What is needed => Please reproduce word for word the lines of the items from the line with "ケットノアール (9枚×2P)×10個" up to and including the line with "ていることが原因で、正常に起動しないケースがあり". Leave the pictures out of your answer.

Material for this exercise =>
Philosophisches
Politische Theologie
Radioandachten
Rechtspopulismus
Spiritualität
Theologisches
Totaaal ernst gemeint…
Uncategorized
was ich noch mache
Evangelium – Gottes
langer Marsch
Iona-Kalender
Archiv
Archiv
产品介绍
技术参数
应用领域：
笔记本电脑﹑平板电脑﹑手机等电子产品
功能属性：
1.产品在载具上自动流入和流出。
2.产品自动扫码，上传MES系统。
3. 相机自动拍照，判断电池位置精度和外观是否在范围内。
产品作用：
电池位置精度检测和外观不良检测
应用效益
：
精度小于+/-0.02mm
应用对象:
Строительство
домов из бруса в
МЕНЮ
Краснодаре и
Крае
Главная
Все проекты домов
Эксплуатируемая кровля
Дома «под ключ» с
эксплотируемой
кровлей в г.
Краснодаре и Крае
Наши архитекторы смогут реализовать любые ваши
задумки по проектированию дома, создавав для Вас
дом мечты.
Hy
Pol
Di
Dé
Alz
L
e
...
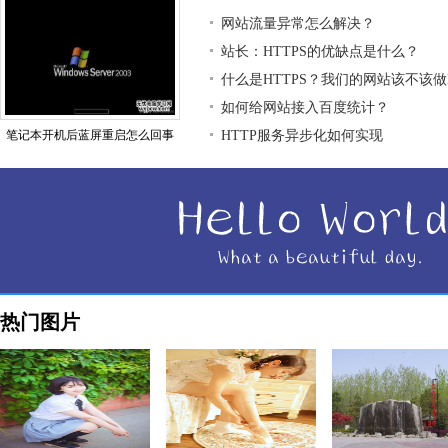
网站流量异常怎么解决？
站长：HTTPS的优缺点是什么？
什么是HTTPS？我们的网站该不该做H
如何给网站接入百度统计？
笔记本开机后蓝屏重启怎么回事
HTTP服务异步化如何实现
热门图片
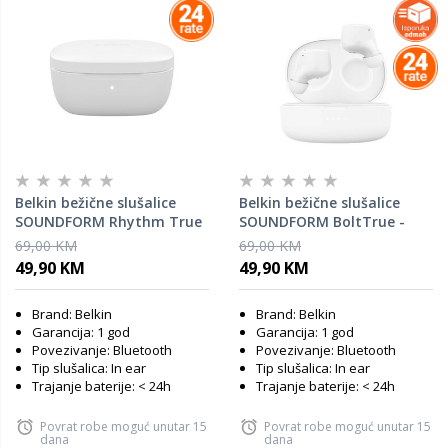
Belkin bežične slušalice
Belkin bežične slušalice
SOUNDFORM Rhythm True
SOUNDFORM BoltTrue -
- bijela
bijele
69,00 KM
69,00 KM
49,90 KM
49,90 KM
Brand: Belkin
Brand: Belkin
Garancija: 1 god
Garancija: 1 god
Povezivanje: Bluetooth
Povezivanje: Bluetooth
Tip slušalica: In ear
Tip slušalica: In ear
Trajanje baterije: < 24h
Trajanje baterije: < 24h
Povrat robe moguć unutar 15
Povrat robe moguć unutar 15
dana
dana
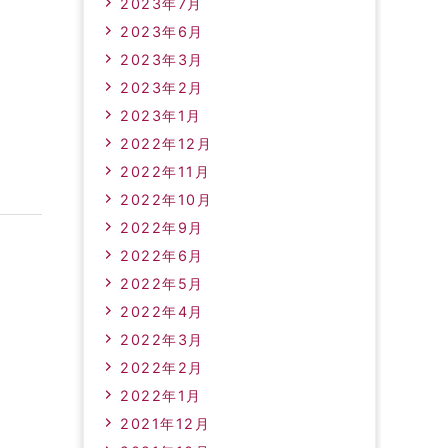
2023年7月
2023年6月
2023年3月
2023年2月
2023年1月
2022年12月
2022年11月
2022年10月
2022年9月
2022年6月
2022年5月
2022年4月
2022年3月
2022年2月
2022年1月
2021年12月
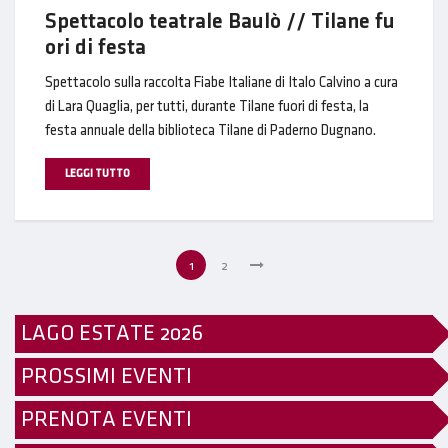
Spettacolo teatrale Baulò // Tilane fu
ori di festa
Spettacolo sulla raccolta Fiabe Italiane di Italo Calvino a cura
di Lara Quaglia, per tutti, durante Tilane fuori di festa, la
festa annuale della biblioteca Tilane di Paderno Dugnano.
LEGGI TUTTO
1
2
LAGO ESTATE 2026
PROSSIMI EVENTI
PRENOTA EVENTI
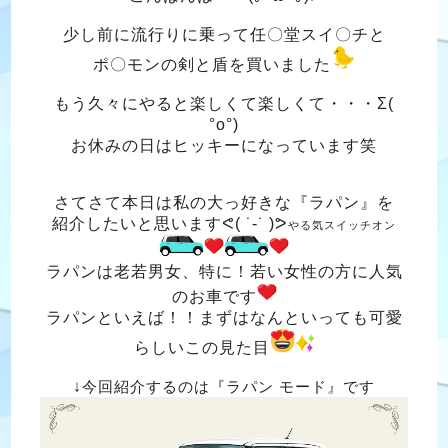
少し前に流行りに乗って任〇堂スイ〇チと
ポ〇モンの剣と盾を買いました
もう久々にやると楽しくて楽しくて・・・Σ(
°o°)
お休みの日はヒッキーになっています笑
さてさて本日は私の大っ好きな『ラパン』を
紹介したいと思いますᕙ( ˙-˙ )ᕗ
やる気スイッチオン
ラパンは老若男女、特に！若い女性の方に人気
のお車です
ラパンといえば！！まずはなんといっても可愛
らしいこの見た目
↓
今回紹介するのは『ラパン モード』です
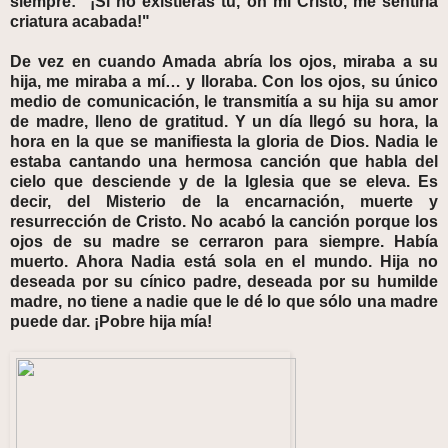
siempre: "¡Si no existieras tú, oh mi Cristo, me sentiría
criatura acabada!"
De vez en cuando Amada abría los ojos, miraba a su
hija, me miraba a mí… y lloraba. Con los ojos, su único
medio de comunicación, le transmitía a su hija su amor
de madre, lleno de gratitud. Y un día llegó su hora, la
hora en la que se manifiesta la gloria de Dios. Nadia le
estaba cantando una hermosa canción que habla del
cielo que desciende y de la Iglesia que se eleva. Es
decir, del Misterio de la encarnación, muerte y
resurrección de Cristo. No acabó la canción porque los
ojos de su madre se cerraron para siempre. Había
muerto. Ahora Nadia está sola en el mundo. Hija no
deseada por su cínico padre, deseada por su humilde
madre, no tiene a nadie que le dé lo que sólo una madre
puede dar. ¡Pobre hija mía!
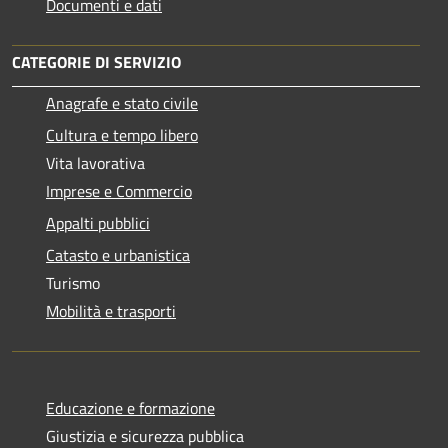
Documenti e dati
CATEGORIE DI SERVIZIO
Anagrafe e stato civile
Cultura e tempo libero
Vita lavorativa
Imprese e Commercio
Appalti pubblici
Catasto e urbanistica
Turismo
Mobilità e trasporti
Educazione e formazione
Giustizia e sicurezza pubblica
* * *
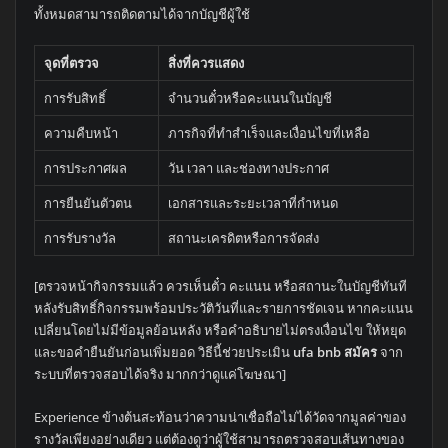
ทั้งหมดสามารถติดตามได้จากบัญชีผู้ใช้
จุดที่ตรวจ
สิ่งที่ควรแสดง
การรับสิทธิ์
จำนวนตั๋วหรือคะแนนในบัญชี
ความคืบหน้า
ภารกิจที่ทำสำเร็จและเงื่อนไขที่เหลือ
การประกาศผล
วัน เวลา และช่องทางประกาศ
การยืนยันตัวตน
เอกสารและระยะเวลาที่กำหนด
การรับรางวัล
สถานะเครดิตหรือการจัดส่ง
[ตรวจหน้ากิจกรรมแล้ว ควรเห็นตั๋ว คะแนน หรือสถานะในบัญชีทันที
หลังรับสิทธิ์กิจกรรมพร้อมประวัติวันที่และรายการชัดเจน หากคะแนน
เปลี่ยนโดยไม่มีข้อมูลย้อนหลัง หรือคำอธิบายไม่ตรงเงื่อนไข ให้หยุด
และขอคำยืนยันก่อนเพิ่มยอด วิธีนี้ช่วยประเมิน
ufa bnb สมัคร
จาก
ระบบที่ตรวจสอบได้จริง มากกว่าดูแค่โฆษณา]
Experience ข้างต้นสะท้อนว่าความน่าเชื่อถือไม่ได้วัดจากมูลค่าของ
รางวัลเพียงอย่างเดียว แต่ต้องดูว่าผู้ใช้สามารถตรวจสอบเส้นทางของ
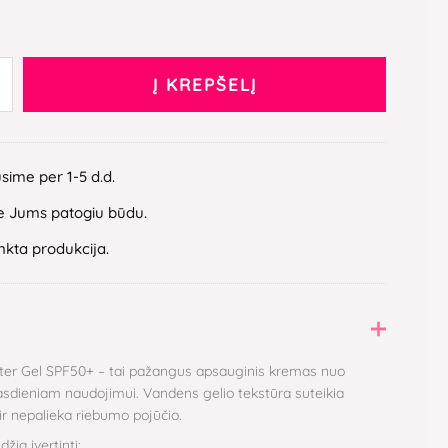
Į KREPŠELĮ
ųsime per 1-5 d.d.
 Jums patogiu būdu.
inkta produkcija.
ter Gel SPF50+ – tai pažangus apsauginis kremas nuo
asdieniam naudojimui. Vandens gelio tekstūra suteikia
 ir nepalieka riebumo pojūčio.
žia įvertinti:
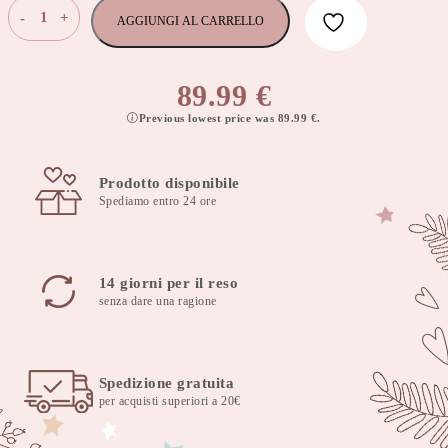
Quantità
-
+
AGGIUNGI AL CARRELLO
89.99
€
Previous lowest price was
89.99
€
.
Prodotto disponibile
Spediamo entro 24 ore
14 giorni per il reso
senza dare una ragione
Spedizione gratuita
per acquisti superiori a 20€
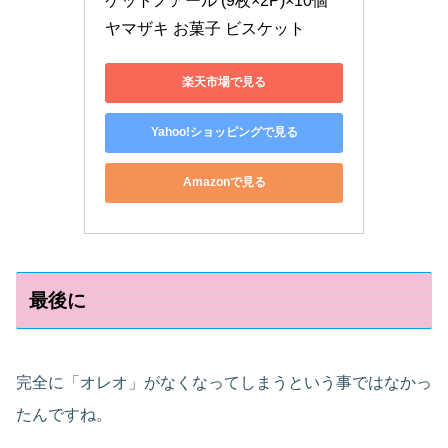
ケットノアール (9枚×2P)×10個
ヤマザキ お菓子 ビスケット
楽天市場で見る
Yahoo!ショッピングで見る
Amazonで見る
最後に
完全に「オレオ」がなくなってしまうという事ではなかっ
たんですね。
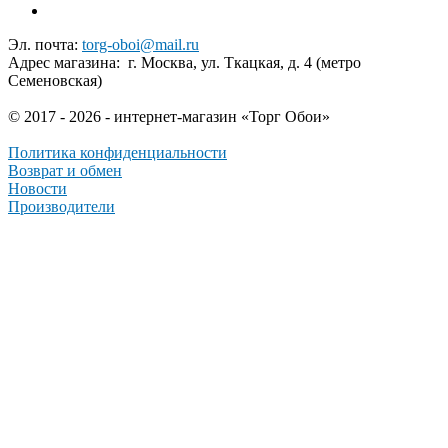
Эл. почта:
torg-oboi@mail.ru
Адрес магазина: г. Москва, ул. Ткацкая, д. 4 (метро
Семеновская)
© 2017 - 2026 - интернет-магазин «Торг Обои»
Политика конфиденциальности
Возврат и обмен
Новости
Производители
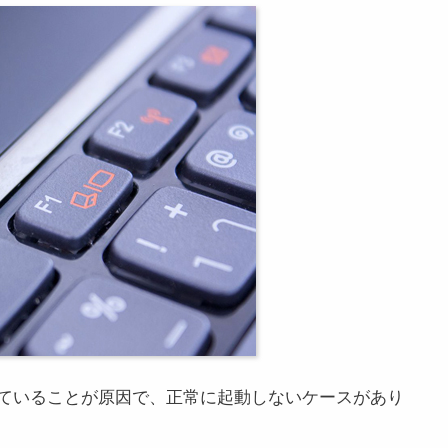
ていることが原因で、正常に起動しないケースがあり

Written answer =>
ケットノアール (9枚×2P)×10個
ヤマザキ お菓子 ビスケット
楽天市場で見る
Yahoo!ショッピングで見る
Amazonで見る
最後に
完全に「オレオ」がなくなってしまうという事ではなかっ
たんですね。
Эл. почта:
torg-oboi@mail.ru
Адрес магазина: г. Москва, ул. Ткацкая, д. 4 (метро
Семеновская)
© 2017 - 2026 - интернет-магазин «Торг Обои»
Политика конфиденциальности
Возврат и обмен
Новости
Производители
ていることが原因で、正常に起動しないケースがあり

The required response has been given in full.